We have static #programming languages that are both adequate for the server-side and can target the client-side (Javascript, WASM, native, etc), such as #Scala, #Kotlin, #Rust, #FSharp, #Typescript.

The biggest advantage of using the same language is that you can share code, starting with the data models, alongside serialization, and parsing/validation rules. The API can thus be easily kept in sync, and a server-side test is also relevant on the client-side.

@alexelcu
Indeed so, I chose #Scala3 for SWIM :
https://swim.benmatthews.eu
as I can write a complex society-climate #model, complex web GUI, and handle many historical datasets, all in one language - and I'm amazed how robustly #scalajs works for this. This is - so far - a one-man project. However individuals can keep coding longer than fashions in tech, or even mega corporations. Scala needs a broader influx, such examples of science code can help show python is not the only option.
Scalable World Interactive Model

@benjhm @jasmith Your project looks great and quite an inspiration! I have an open-source educational computing project that I have been thinking about for years and I finally want to get started. #scala 3 + #scalajs would be an excellent fit.

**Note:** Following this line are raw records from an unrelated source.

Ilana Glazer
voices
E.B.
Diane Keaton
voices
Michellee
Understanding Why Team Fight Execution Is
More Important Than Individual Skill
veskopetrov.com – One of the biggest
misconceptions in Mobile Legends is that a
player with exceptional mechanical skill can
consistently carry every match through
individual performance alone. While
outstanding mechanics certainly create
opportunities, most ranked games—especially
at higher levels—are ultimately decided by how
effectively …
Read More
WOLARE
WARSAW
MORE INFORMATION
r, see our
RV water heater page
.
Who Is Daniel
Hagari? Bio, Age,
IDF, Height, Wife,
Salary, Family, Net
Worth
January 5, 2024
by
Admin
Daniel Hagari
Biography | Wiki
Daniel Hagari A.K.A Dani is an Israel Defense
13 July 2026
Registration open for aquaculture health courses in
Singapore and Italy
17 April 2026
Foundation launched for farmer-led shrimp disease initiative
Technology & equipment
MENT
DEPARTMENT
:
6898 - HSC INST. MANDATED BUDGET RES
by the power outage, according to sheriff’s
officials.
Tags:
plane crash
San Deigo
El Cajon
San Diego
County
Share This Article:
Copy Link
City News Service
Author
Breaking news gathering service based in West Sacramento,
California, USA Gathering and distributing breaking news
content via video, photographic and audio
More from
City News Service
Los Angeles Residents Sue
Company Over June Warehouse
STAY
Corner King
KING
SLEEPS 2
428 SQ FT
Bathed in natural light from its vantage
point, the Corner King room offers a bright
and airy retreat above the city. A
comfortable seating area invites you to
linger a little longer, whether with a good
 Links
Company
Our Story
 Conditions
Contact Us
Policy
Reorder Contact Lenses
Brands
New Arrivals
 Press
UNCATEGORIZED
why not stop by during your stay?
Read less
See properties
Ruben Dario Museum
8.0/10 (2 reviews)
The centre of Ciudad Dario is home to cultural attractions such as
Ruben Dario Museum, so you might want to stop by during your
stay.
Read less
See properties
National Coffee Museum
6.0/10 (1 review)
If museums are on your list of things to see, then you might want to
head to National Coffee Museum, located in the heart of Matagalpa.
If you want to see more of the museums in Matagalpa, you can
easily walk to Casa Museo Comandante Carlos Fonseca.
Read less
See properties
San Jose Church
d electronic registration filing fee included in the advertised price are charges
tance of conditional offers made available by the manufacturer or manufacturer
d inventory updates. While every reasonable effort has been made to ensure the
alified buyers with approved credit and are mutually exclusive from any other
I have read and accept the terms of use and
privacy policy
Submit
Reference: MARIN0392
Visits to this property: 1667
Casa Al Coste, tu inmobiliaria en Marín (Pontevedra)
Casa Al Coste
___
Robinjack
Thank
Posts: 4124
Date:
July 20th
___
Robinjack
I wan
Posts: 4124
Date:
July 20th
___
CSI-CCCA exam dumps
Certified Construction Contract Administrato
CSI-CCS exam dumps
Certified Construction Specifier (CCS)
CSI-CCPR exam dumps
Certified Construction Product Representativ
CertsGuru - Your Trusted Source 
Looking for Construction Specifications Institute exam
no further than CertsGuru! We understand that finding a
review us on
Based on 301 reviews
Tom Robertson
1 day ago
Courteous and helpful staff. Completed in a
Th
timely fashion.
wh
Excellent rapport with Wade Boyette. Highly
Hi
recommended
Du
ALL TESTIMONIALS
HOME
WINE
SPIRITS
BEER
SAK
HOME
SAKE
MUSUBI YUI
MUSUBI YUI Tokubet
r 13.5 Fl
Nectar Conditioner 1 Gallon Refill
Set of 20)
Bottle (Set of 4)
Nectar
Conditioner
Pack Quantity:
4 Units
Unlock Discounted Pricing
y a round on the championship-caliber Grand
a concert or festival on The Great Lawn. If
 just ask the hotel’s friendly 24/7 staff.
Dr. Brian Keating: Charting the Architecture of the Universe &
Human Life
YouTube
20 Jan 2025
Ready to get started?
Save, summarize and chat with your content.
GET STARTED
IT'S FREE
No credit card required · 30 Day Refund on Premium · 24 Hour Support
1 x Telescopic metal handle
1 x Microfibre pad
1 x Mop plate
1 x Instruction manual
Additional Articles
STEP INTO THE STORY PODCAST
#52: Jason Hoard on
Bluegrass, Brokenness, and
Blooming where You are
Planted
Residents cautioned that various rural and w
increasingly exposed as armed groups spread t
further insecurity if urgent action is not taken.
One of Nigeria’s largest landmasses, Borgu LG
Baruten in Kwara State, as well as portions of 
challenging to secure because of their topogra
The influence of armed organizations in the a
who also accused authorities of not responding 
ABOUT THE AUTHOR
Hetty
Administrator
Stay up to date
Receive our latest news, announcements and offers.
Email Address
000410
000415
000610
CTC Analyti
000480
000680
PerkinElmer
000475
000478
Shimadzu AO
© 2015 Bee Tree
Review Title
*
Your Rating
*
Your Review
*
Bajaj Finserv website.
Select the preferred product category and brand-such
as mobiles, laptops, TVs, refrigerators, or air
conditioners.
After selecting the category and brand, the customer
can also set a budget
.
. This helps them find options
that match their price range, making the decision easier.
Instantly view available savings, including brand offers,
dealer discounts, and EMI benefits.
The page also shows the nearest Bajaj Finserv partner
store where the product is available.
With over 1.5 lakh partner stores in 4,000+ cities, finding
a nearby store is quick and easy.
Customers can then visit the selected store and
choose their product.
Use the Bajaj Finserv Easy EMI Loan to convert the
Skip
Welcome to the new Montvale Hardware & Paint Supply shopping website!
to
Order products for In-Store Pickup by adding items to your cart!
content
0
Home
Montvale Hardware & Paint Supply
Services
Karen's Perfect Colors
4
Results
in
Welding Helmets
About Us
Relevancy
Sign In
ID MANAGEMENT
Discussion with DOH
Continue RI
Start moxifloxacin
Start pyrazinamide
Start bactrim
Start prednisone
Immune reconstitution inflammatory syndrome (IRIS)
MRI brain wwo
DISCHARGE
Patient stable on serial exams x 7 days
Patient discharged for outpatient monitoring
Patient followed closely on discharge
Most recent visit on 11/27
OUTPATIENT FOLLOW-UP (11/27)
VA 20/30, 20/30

Scala 2 was my primary server-side language from 2009-2018. Two moderately large systems are still in production. I am learning what is new in Scala 3.

Can you recommend a SPA framework and a back-end service framework licensed for open-source release?

@jasmith @benjhm For SPA you can't go wrong with https://laminar.dev
For backend http4s and the typelevel ecosystem is one choice, otherwise Play Framework is still great and is being ported to Scala 3 (not sure if it was already released or not).
Laminar · Simple, expressive, and safe UI library for Scala.js

Simple, expressive, and safe UI library for Scala.js

@lolgab @benjhm I am a bit nervous about Play because of it is based on the now proprietary Akka (I am hoping to release under Apache 2, and yes, I did see that the Play folks are working in this.) I will take a look at the other options.

Laminar looks great!

@jasmith @benjhm Akka license has a special exception for the Play Framework so you can use it without problems!
Check https://www.lightbend.com/akka/license-faq
Akka License FAQ | @lightbend

Frequently asked questions about the Akka BSL License.

Lightbend
@lolgab @benjhm Thanks! Yes, I saw that. Still it leaves me with some uncertainty. If I use Play with Akka but call Akka APIs directly to implement async services, is that still covered by Play’s exception? Will they tighten Akka’s licensing in the future so that developers won’t use Play as a free Akka distribution? At lest for now I plan to look for alternatives.

@lolgab @benjhm I am really interested in Typelevel but do not have any experience with it. It is something I want to learn more about.

I got interested in Scala in 2009 mainly because I very much liked Odersky’s approach to mixing functional and object-oriented paradigms and also Scala’s early integration of Actors. I had done functional programming since graduate school in the 1990s, pre-Haskell, but I am definitely not a purist.